Collected data
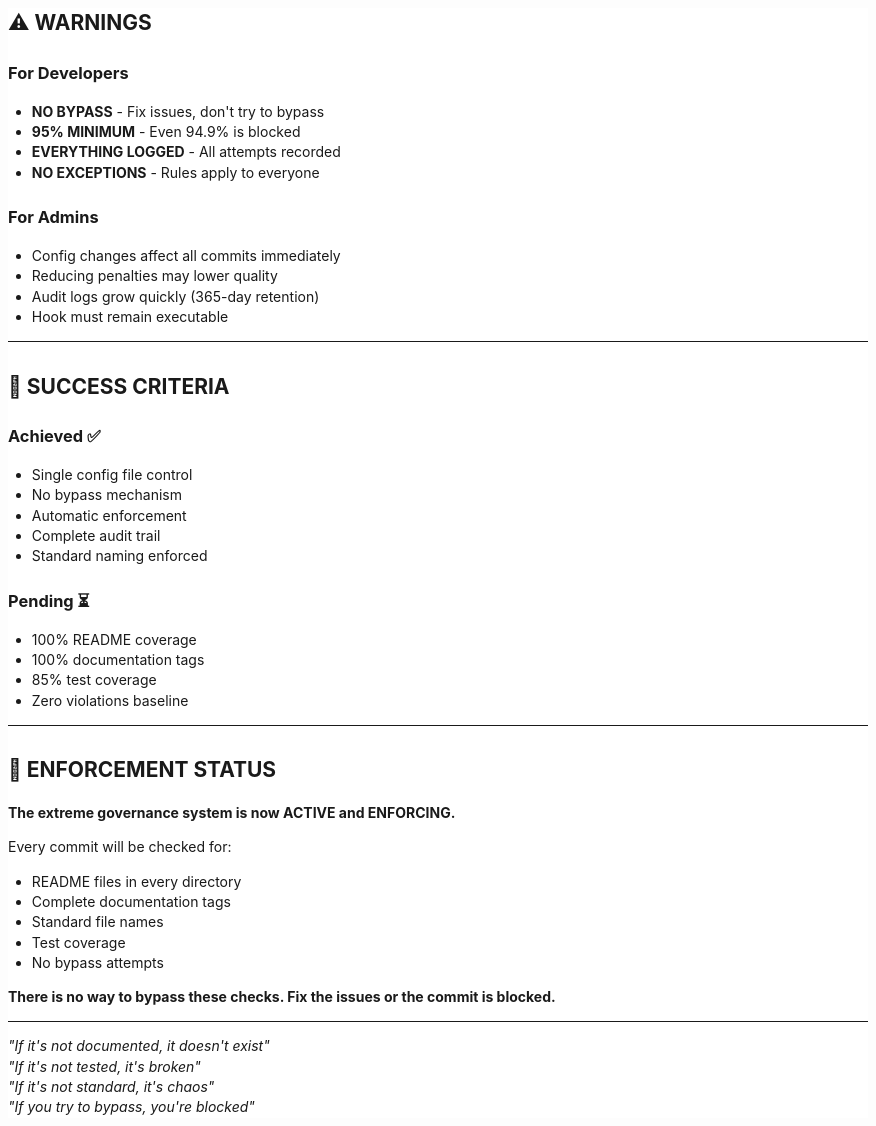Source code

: 
## ⚠️ WARNINGS

### For Developers
- **NO BYPASS** - Fix issues, don't try to bypass
- **95% MINIMUM** - Even 94.9% is blocked
- **EVERYTHING LOGGED** - All attempts recorded
- **NO EXCEPTIONS** - Rules apply to everyone

### For Admins
- Config changes affect all commits immediately
- Reducing penalties may lower quality
- Audit logs grow quickly (365-day retention)
- Hook must remain executable

---

## 🎯 SUCCESS CRITERIA

### Achieved ✅
- Single config file control
- No bypass mechanism
- Automatic enforcement
- Complete audit trail
- Standard naming enforced

### Pending ⏳
- 100% README coverage
- 100% documentation tags
- 85% test coverage
- Zero violations baseline

---

## 💪 ENFORCEMENT STATUS

**The extreme governance system is now ACTIVE and ENFORCING.**

Every commit will be checked for:
- README files in every directory
- Complete documentation tags
- Standard file names
- Test coverage
- No bypass attempts

**There is no way to bypass these checks. Fix the issues or the commit is blocked.**

---

*"If it's not documented, it doesn't exist"*  
*"If it's not tested, it's broken"*  
*"If it's not standard, it's chaos"*  
*"If you try to bypass, you're blocked"*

_WORK REQUIRED_
Where a line of the records includes "coverage", copy it.

_EXERCISE ANSWER_
- 100% README coverage
- 85% test coverage
- Test coverage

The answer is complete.